Unlike Pompeo, who dismissed North Korea’s criticism and reiterated the importance of “maintaining maximum pressure” of sanctions against Pyongyang, Trump said China, North Korea’s biggest diplomatic and economic supporting, could be influencing Kim.
“China, on the other hand, may be exerting negative pressure on a deal because of our posture on Chinese Trade-Hope Not!” said Trump in the tweet.
It was not the first time Trump has lashed out at Beijing over his frustrations about the lack of progress in denuclearisation talks with Kim.
Just a few weeks before the Singapore summit, Trump said Chinese President Xi Jinping “could be influencing” Kim from behind the scenes shortly after Kim went to Dalian, China, for his second meeting with Xi.
US Senator Lindsey Graham said on Sunday: “I see China’s hands all over this. We’re in a fight with China.” Graham, a Republican, was referring to Trump’s decision to impose tariffs on US$34 billion worth of Chinese products effective on Friday.
Beijing lambasted Washington for having launched “the biggest trade war in economic history so far” and vowed to retaliate by taxing pork, soybeans and automobiles, among other products.
Graham, a Senate Armed Services Committee member, said on “Fox News Sunday”: “If I were President Trump, I would not let China use North Korea to back me off of the trade dispute. We’ve got more bullets than they do when it comes to trade.”
At a press briefing on Friday in Beijing, Chinese Foreign Ministry spokeswoman Hua Chunying dismissed criticism from Washington about China’s possible influence over Pyongyang in the nuclear talks.
“It made absolutely no sense to link China’s role on the peninsula issue and the discrepancies of public statements between North Korea and the US” after Pompeo’s trip to Pyongyang, she said.
Instead, Hua and Liu Jieyi, Beijing’s top Taiwan affairs official, hit out at the US for playing the “Taiwan card” amid heightened tensions over trade, a day after two US warships passed through the Taiwan Strait.

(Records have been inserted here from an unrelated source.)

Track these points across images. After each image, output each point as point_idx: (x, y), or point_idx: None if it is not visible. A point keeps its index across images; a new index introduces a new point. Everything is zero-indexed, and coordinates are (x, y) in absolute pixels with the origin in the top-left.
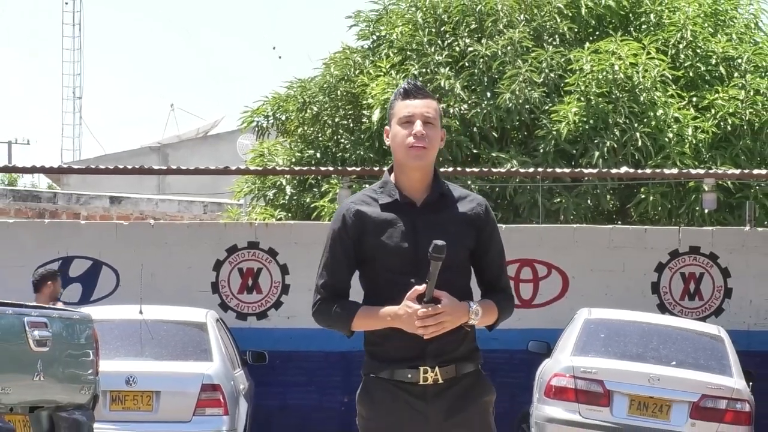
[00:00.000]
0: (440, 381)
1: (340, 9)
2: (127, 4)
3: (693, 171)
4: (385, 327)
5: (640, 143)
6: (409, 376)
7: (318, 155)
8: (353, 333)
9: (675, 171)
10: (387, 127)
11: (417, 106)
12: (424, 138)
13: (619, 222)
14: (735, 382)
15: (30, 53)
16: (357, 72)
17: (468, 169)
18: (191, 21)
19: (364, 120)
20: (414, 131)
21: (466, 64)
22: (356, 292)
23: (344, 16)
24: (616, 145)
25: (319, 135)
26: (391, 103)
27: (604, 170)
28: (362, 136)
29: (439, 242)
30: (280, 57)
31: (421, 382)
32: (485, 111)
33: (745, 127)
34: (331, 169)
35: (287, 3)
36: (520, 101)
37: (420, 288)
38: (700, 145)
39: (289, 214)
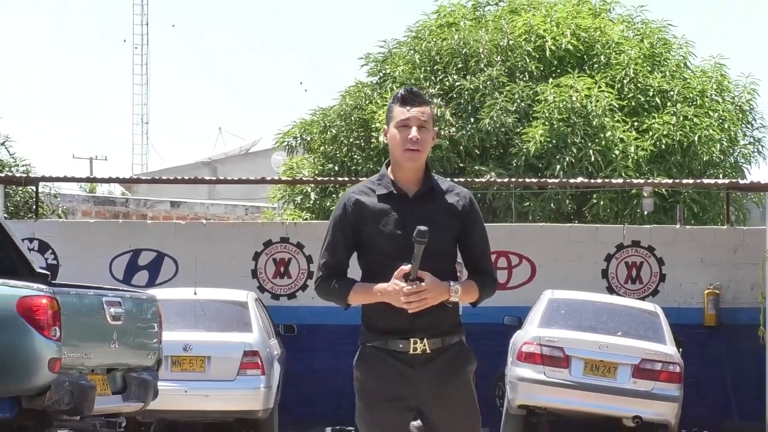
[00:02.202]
0: (428, 351)
1: (354, 50)
2: (182, 48)
3: (635, 181)
4: (377, 301)
5: (593, 158)
6: (401, 346)
7: (336, 168)
8: (349, 306)
9: (620, 181)
10: (385, 127)
11: (413, 112)
12: (418, 142)
13: (576, 221)
14: (668, 348)
15: (108, 87)
16: (367, 102)
17: (455, 180)
18: (233, 57)
19: (372, 140)
20: (410, 136)
21: (454, 96)
22: (354, 271)
23: (357, 57)
24: (573, 160)
25: (337, 152)
26: (390, 106)
27: (564, 180)
28: (371, 153)
29: (422, 228)
30: (306, 90)
31: (411, 352)
32: (469, 133)
33: (676, 146)
34: (346, 179)
35: (314, 45)
36: (497, 125)
37: (406, 268)
38: (641, 160)
39: (313, 215)
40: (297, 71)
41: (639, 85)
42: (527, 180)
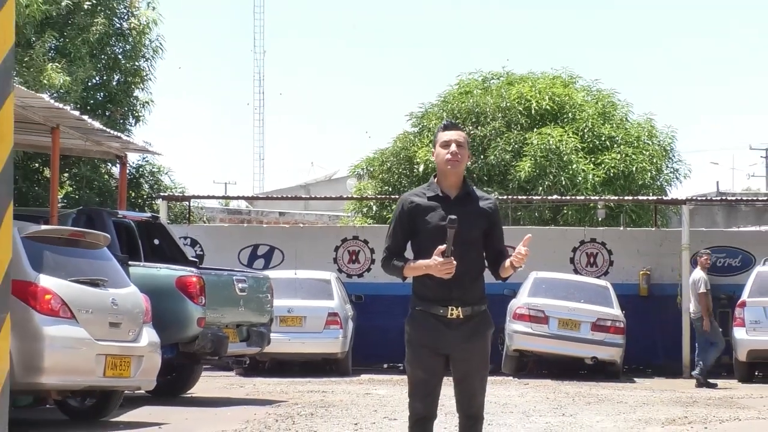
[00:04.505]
0: (461, 316)
1: (402, 109)
2: (286, 107)
3: (592, 198)
4: (426, 276)
5: (563, 183)
6: (441, 311)
7: (390, 189)
8: (406, 278)
9: (582, 198)
10: (433, 149)
11: (452, 135)
12: (457, 155)
13: (552, 225)
14: (615, 311)
15: (237, 134)
16: (411, 145)
17: None
18: (321, 113)
19: (414, 170)
20: (450, 150)
21: (469, 140)
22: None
23: (404, 114)
24: (550, 184)
25: (390, 179)
26: (436, 133)
27: (544, 197)
28: (414, 179)
29: (452, 216)
30: (370, 137)
31: (449, 316)
32: (479, 166)
33: (620, 174)
34: (396, 197)
35: (375, 105)
36: (499, 160)
37: (442, 247)
38: (596, 184)
39: (374, 221)
40: (364, 123)
41: (595, 133)
42: (519, 197)
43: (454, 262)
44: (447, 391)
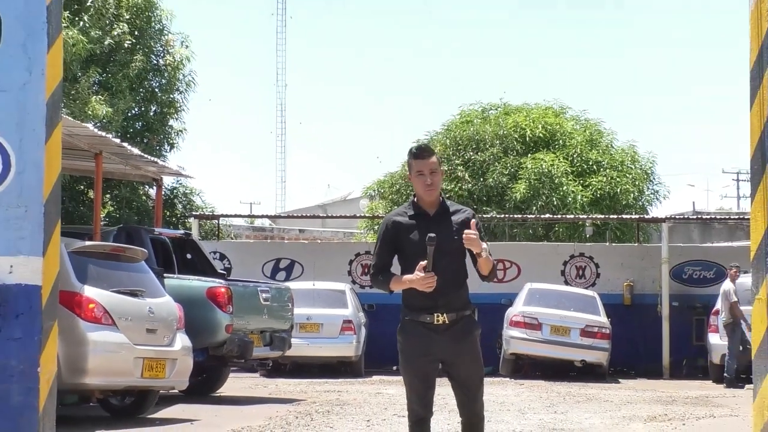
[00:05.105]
0: (447, 322)
1: (410, 136)
2: (305, 135)
3: (581, 216)
4: (412, 287)
5: (555, 203)
6: (428, 318)
7: None
8: (392, 292)
9: (572, 216)
10: (409, 174)
11: (425, 163)
12: (432, 184)
13: (545, 241)
14: (602, 318)
15: (260, 158)
16: None
17: None
18: (336, 140)
19: None
20: (426, 182)
21: (470, 165)
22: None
23: (411, 140)
24: (543, 204)
25: (399, 199)
26: (408, 160)
27: (538, 216)
28: None
29: (431, 234)
30: (380, 161)
31: (436, 323)
32: (479, 187)
33: (606, 195)
34: None
35: (386, 133)
36: (497, 182)
37: (423, 263)
38: (584, 203)
39: None
40: (376, 148)
41: (583, 158)
42: (515, 216)
43: (435, 276)
44: (449, 390)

Pundits said Trump’s latest outburst was worrying as it could play into the hands of Kim, who has pitted Washington against Beijing and even its own allies over the years with his nuclear brinkmanship.
“President Trump is clearly telegraphing to the North Koreans that there’s distance between China and the United States… and the North Koreans are going to use that to their advantage,” said Joel Wit, a senior fellow at the Stimson Centre, a Washington-based think tank, and founder of 38 North, a website focused on North Korea issues.
“They’re going to constantly play off the US against China, and that doesn’t strengthen our position, it weakens our position with North Korea,” Wit said.
“The media narrative which I really disagree with is that the Singapore summit declaration deemed that North Korea would stop everything it was doing [regarding nuclear weapons development] right away. It did not mean that, nor would I find that to be a reasonable expectation.
“Flying into Pyongyang, having two days of meetings and having some staff-level working group is not going to cut it.”
Robert Gallucci, formerly a US ambassador-at-large and chief US negotiator with North Korea in 1994, agreed that expectations for peace after the Singapore summit were overblown.
“It’s unfortunate when the president does his version of ‘mission accomplished’, and says ‘we don’t have a threat from [North Korea] anymore, you can sleep tonight’,” said Gallucci, who is now a distinguished professor in the practice of diplomacy at Georgetown University.
“That’s flat-out misleading, and it leads to expectations which anybody who’s serious about this process would say you shouldn’t have these expectations.
“This is a process, and in a process preparation matters. And we have not had the careful preparations that ongoing negotiations and sustained engagement would produce.”